CRESTVIEW — Once Molly Cleek starts chatting about her five years in the British Army’s Auxiliary Territorial Service, the memories come flooding back.
“I was born in a pub — the White Lion — in a village called Blagdon Hill in Somerset,” the 94-year-old Crestview Manor resident said. “My grandfather ran the pub.”
Serving her king and country was an exciting opportunity, so Cleek left home to serve at a rural anti-aircraft battery outside London.
Life was different from the warm, cozy pub in which she grew up.

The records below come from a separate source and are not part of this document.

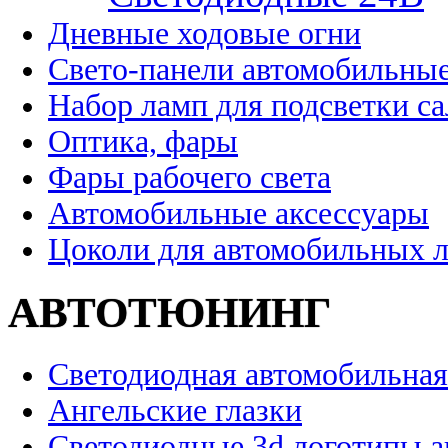
Дневные ходовые огни
Свето-панели автомобильны
Набор ламп для подсветки с
Оптика, фары
Фары рабочего света
Автомобильные аксессуары
Цоколи для автомобильных 
АВТОТЮНИНГ
Светодиодная автомобильная
Ангельские глазки
Светодиодные 3d логотипы 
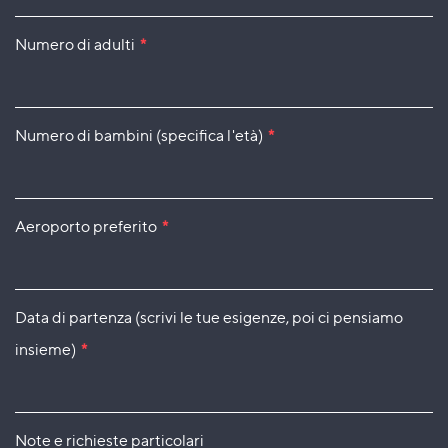
Numero di adulti
*
Numero di bambini (specifica l'età)
*
Aeroporto preferito
*
Data di partenza (scrivi le tue esigenze, poi ci pensiamo
insieme)
*
Note e richieste particolari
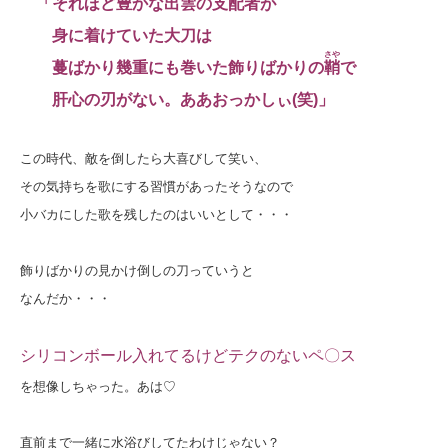
「それほど豊かな出雲の支配者が
身に着けていた大刀は
さや
蔓ばかり幾重にも巻いた飾りばかりの
鞘
で
肝心の刃がない。ああおっかしぃ(笑)」
この時代、敵を倒したら大喜びして笑い、
その気持ちを歌にする習慣があったそうなので
小バカにした歌を残したのはいいとして・・・
飾りばかりの見かけ倒しの刀っていうと
なんだか・・・
シリコンボール入れてるけどテクのないペ〇ス
を想像しちゃった。あは♡
直前まで一緒に水浴びしてたわけじゃない？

“There were four of us on the radar,” she said. “We had to get up every four hours to start the generator. We’d sleep in an old barn in the middle of a field. We didn’t get much sleep because the horses would keep kicking the barn.
“It was so cold, that place. They’d bring us a bucket of cocoa at night. It was the most awful, bitter stuff because there was no sugar to be had. But we drank it because it was hot.”
Two years later, Cleek transferred to a stenographer’s post at Gen. Dwight D. Eisenhower’s London headquarters. As the D-Day invasion approached, “There was plenty of excitement there,” she said.
By that late stage of the war, the Blitzkrieg was over. Instead, Londoners “kept calm and carried on” under occasional V1 and V2 missile attacks.
“A few rockets came over, but it wasn’t too bad then,” Cleek said. “The sirens would go off and you’d go down in the basement.”
After the war, she accepted a secretarial position with an American firm in Germany, where she met and married Everett “Red” Cleet, an American soldier from Indiana.
After a couple of years in Norway, the couple moved to Red’s home state and had three children: Colin, a retired Air Force master sergeant who lives in Crestview; Warren; and Nora.
Crestview Manor Director Becky Brice-Nash, a fellow veteran, finds Molly inspirational.
“My 24 years in the Air Force were formed by women like you,” she told Cleek.
“You paved the way for women to be the professionals they are today.”
The Auxiliary Territorial Service, the British Army’s World War II women's branch, formed as a voluntary service on Sept. 9, 1938 and merged into the Women's Royal Army Corps on Feb. 1, 1949.
Due to shortages of men, ATS and other women's voluntary service members tackled support tasks, working as radar operators, anti-aircraft gun crews and military police.